What I am saying is that IF a prospective employee does play a sport, it is a
HUGE value add to watch/play with them to be able to see and judge their
personality in that context.

------
EliRivers
What of those who play for the love of the game? Those who think a good match
is one in which everyone enjoyed themselves? Those for whom the score exists
only as a by-product of what they see as the point - to have a good time?
They're not competitive and they it more fun for everyone else. If that
translates into their work, they'd surely be far better employees than hyper-
competitives.

------
icey
This whole article seems like terrible advice to me; and then there's this:

[http://en.wikipedia.org/wiki/Americans_with_Disabilities_Act...](http://en.wikipedia.org/wiki/Americans_with_Disabilities_Act_of_1990)

------
lsc
hah. wow. my first thought is "you know, you need Engineers at a startup, too;
not just sales people" -

It certainly doesn't sound like the sort of place I would want to work, but it
might not be as bad of an idea as I initially thought; if you have an office
full of people who play sports, I imagine that organization could translate to
other kinds of teamwork.

On the other hand, you are shutting out a whole lot of really good Engineers.
(not to say there aren't good engineers who play sports, there certainly are,
but there are a lot more good Engineers who don't.)

------
microcentury
This guys seems like he'd be a total nightmare to work with. And that's NOT
BULLSHIT.

------
j_baker
So... what about people who don't do sports? Or what about people who are
disabled?
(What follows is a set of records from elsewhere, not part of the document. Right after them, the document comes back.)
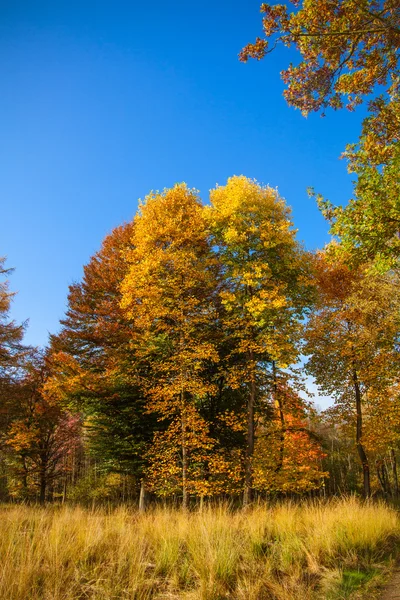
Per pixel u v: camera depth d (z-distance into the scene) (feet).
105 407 54.24
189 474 45.52
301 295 49.70
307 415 53.47
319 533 20.34
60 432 76.33
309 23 20.86
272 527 23.16
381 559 18.71
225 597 13.79
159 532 20.79
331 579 15.49
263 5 20.80
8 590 12.17
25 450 72.69
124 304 46.16
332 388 57.72
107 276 61.82
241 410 57.57
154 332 49.57
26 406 73.51
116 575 14.35
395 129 24.02
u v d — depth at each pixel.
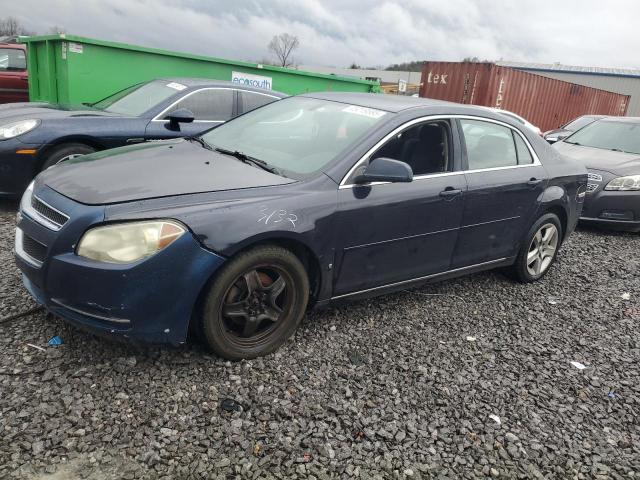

Not only is this a bad idea, it could be a potential lawsuit.

------
gte910h
And this _really_ fall afoul of ADA rules on hiring those with disabilities.

------
evanreas
agreed that it doesn't work for all employees and i don't mention it as a way
of finding employees, rather a way to screen potential employees if they do
happen to play sports.

i'd also mention that i play ultimate with a bunch of engineers on a weekly
basis so they are out there...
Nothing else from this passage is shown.